Gıda enflasyonunun yüzde 12.81’den yüzde 2.47’ye gerilmesinde, tarımda verimlilik elbette etkili olmuştur. Ancak asıl sorun stokçularda, aracılardadır. Bunlar özellikle tarım ürünleri alanında üretim düşüşlerini, stok yaparak kıtlığa çeviriyor ve fiyatları artırıyorlar.
Gıda ve alkolsüz içecekler, alkollü içecekler ile tütün ürünleri ve altın hariç, Mayıs itibariyle yıllık çekirdek enflasyon daha yüksek yüzde 8.77 olarak çıktı.

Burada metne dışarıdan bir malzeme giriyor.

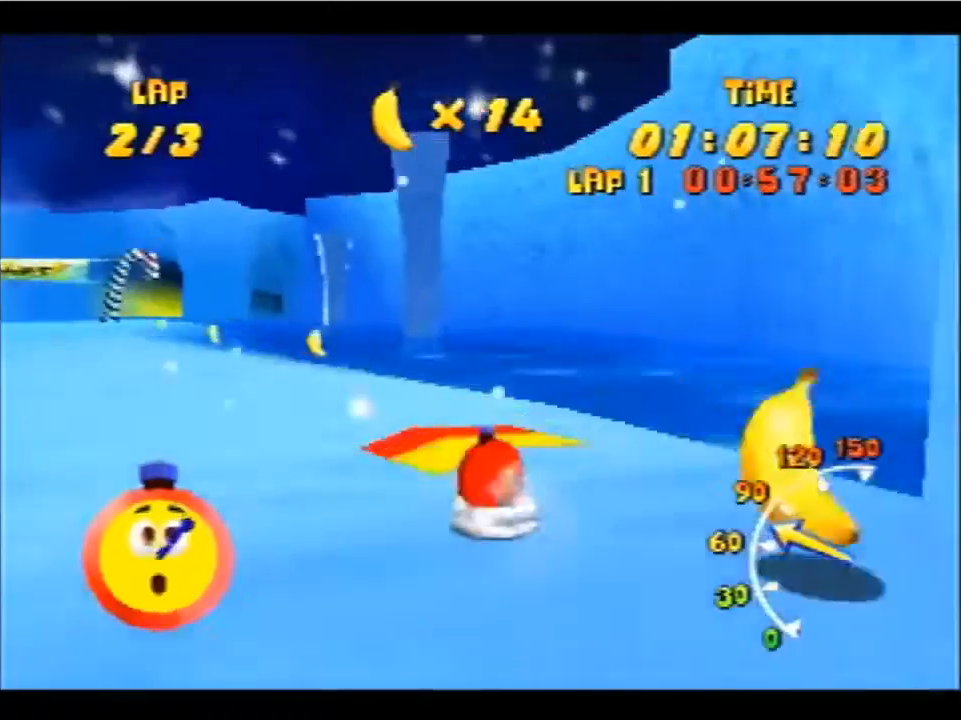
{"buttons": ["R1"], "left_stick": "up", "events": [[67, "B", "up"]]}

Enflasyon üzerindeki arz etkiler ve mevsimsel etkiler bertaraf edildikten sonra kİ çekirdek enflasyon trendini daha net gösteriyor. Çekirdek enflasyon düşmediğine göre, Mayıs ayındaki yıllık enflasyonda düşme geçicidir. Kaldı ki, yüzde 6.58 yıllık enflasyonda dünya ortalamasına göre yüksektir. Zira Dünya ortalama enflasyon oranı yüzde 3.5′, gelişmiş ülkeler ortalaması yüzde 0.5, gelişmekte olan ülkeler ortalaması ise yüzde 6’dır.
Enflasyonu IMF ve IMF politikaları dejenere etti… 2001 yılında IMF’ baskısı ile hazırlanan 3 yıllık program, Çiftçinin, memurun ve işçinin kemer sıkması esasına dayanıyordu. Çiftçiye verilen destekler yüzde 50 azaltıldı. İşçi ve memura zam beklenen enflasyon kadar verildi. Ancak o yıllar beklenenden yüksek çıkan enflasyonlar emekçiden götürdü. Halkın gelirini kısmak, yani kemer sıkmak, ilk yıllar tüketimin kısılmasına neden olur ve fakat sonra daha fazla ertelenemeyen ihtiyaçlar nedeni ile halk servetini satar veya borç alır tüketime devam eder.
Çekirdek enflasyondan da anlaşılacağı gibi Türkiye de enflasyon kronikleşti. Para ve faiz politikası ile kemer sıkmayla önlenmez. En önemli sorun düşük verimliliktir. Bir başka sorun kamu hizmetleri ve bürokraside hantallaşmadır. Bir başka sorun kırılganlığı artıran Dalgalı kur politikasıdır. Piyasada tekelci ve oligopolcü yapıların olmasıdır. Bu doğrulara yanaşmayan bu günkü iktidarın enflasyonu düşürmek gibi bir misyonu yoktur.